The casualty figures in Gaza are as grim as you think.
With the latest Gaza conflict now over, the total death toll after 50 days of fighting stands at 2,104 Palestinians, 69 Israelis and 1 Thai national, clearly, a dramatic tally. Yet some have criticised what they see as a disproportionate international focus on Gaza given the scale of suffering witnessed in Syria over the last three years. The conflict in Syria has claimed 191,369 lives (these numbers, the most reliable we have, only cover the period between March 2011 and April 2014), with an average of 165 killed each day (compared to 44/day in Gaza). It may have been this contrast in scale that led Israeli Housing Minister Uri Ariel to say that President Obama should leave Israel alone and “go focus on Syria”. Ariel was not alone in voicing such sentiments.
Yet as the infographic that ECFR put together demonstrates, international preoccupation with the situation in Gaza seems to have been entirely justified. In fact, the analysis of casualty rates in both Gaza and Syria makes for uncomfortable viewing for the spokespeople of Israel’s Operation Protective Edge.
Gaza’s population is 1/12 the size of Syria’s, which in relative terms would equate to 25,248 Syrians having been killed during the last two months. Put that in UK terms and the figure - about 75,000 killed over 50 days – and the picture really hits home. Moreover, while overall numbers of combatant are disputed in both conflicts, data suggests that 70 percent of fatalities were civilians in Gaza (compared to 6 percent of Israeli deaths and approximately 33 percent in Syria).
Just as startlingly, the current rate of casualties amongst minors (those under 18 years of age*) in Gaza far exceeds those in Syria.

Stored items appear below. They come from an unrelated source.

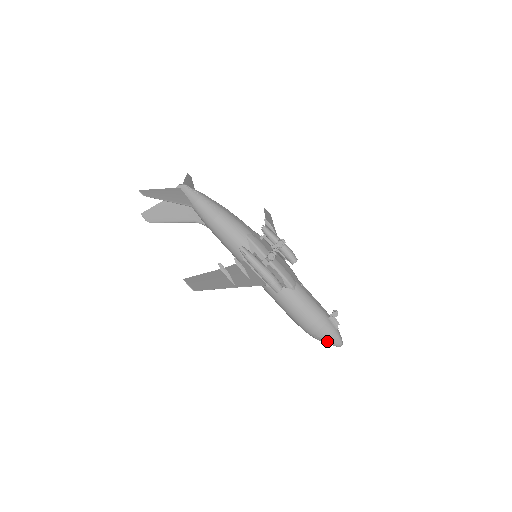
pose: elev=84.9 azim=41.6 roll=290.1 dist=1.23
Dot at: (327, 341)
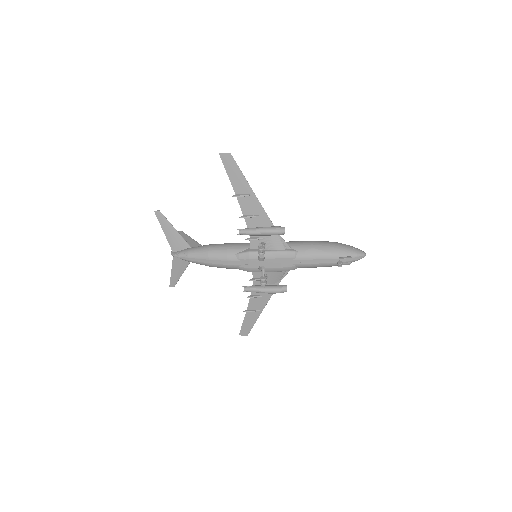
Dot at: occluded
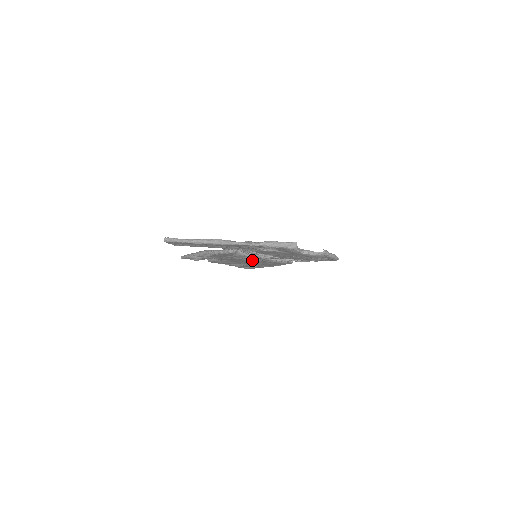
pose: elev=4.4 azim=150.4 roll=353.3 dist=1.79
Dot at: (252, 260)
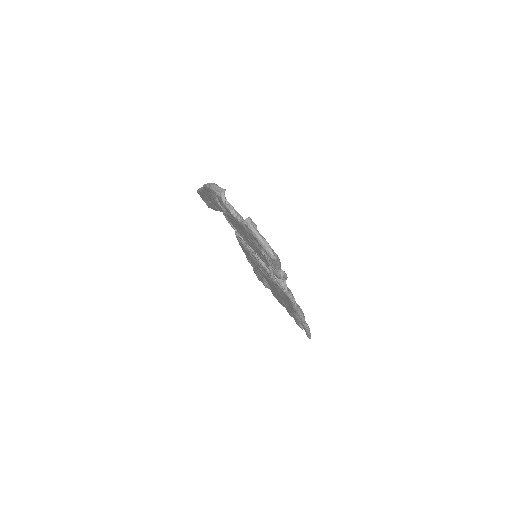
Dot at: occluded
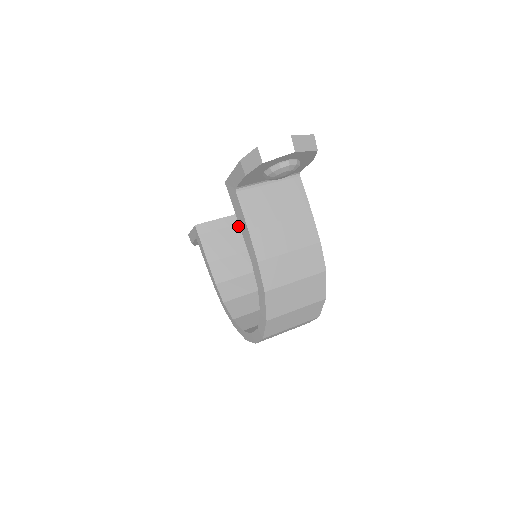
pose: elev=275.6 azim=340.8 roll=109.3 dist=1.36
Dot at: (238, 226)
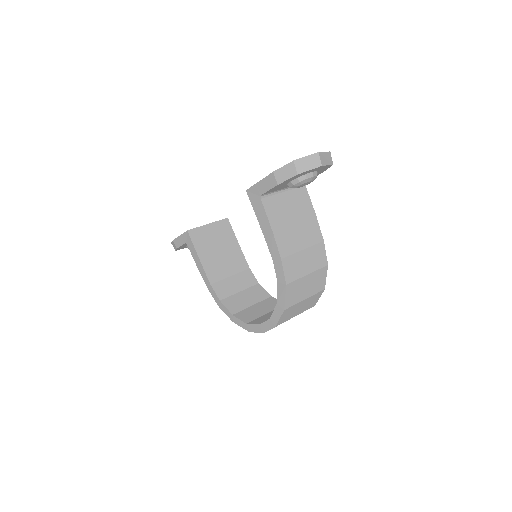
Dot at: (224, 231)
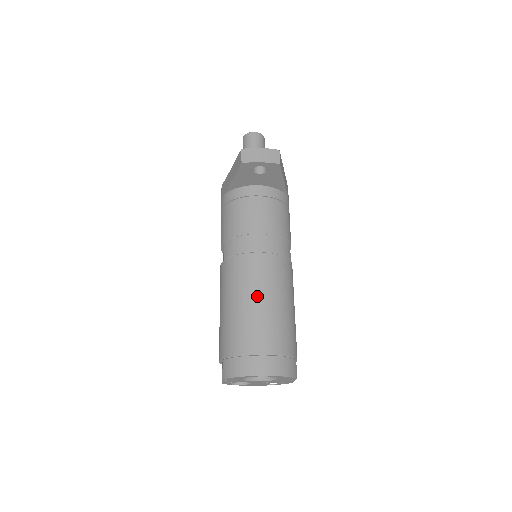
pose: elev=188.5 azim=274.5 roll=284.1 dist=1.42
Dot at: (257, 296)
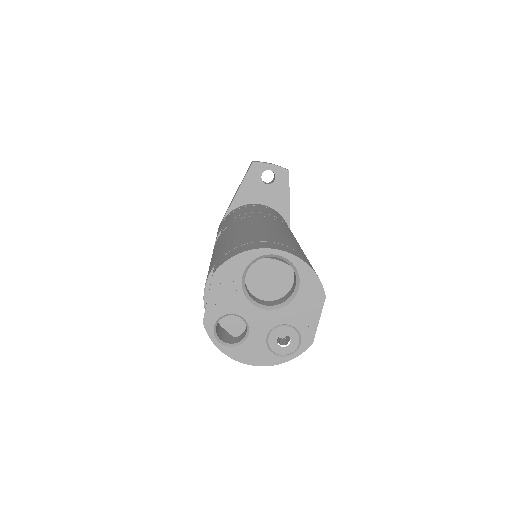
Dot at: (266, 226)
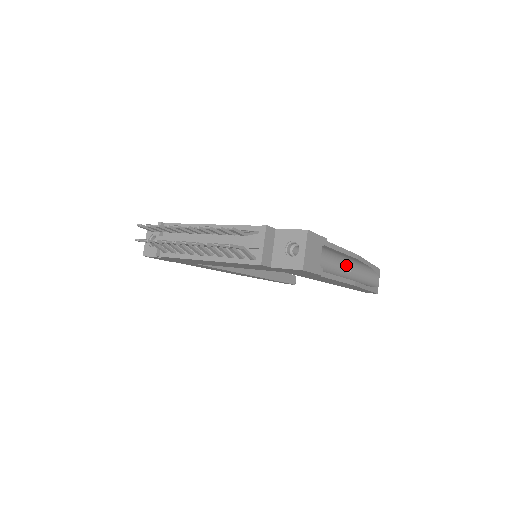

According to a comparative analysis of data provided by the UN, on average 7.6 Syrian children have been killed per day in Syria versus 9.9 Palestinian children per day in Gaza. This contrasts with one Israeli child killed by Palestinian fire during the conflict.
Such a relatively high death toll amongst children in Gaza can in part be explained by the Strip’s demographics. Those between 0-14 years of age account for a greater share of Gaza’s population (around 44 percent) compared to Syria where this age bracket makes up 34 percent of the population. Another factor has likely been the ability of families to flee violence. While the rates for displaced people (IDPs) in Gaza and Syria are broadly similar, 27 percent and 28 percent respectively, the higher population density of the Gaza Strip and the closure of its borders meant that Palestinians were less able to distance themselves from Israeli strikes.
To be sure, this is not about comparing which nation has suffered the most, and calling attention to the situation in Gaza should not distract us from the tragedy in Syria, which is after all, on-going. But based on the data above, it would seem that continued international concern with the plight of Gaza’s civilians is warranted.
* [Editor's Note] In some of the UN data for child deaths in Gaza, it is unclear if they are using 0-18 or 0-14. The definition of “children” for Syria tallies as under 18.
The European Council on Foreign Relations does not take collective positions. This commentary, like all publications of the European Council on Foreign Relations, represents only the views of its authors.